The body-camera footage begins at about the 40-second mark, but the real speed and danger of the attack is clear at about 1:10. At 1:13 in this video, you see the Taser deployment and notice immediately that it fails. The officer begins to back up, drops the Taser and, while continuing backward in the face of a deadly threat, fires, by my count, 10 rounds in just over two seconds. We are not told how many of those rounds hit the attacker, but it is clear that the attacker did not stop and apparently would not stop without the application of deadly force. Notice also that as soon as the threat stopped, the officer stopped firing.
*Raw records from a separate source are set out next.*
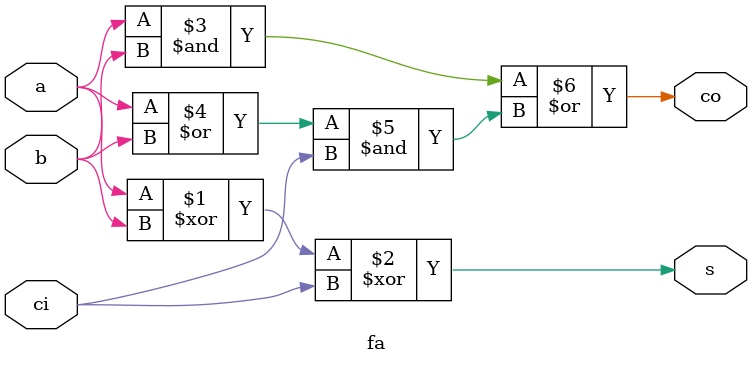
<source format=sv>
module fa (
  input logic a, b, ci,
  output logic s, co
);
  assign s = a ^ b ^ ci;
  assign co = (a & b) | ((a | b) & (ci));
endmodule
</source>
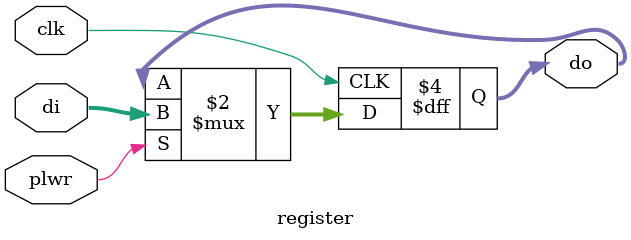
<source format=v>
`timescale 1ns / 1ps


module register(
input [3:0] di,
output reg [3:0] do,
input clk,
input plwr
);

always @(posedge clk) 
begin 
    if (plwr) begin
        do <= di;
    end
end

endmodule

</source>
This is time for some soul-searching. Have you trained to draw and fire while backing up? Look objectively at this video and ask yourself, “If I was suddenly face-to-face with an armed attacker, do I have the skills to stop the threat?”

Your nice tight group at 25 yards doesn’t seem so important, now does it? You need, I mean you really NEED, bullets into that bad guy as quickly as possible. As long as he can swing that bat, he is a danger to you.

Keep shooting him until the threat stops. Then stop shooting immediately. Then get a lawyer, because the attacker’s family will demand to know why you shot him “so many times.”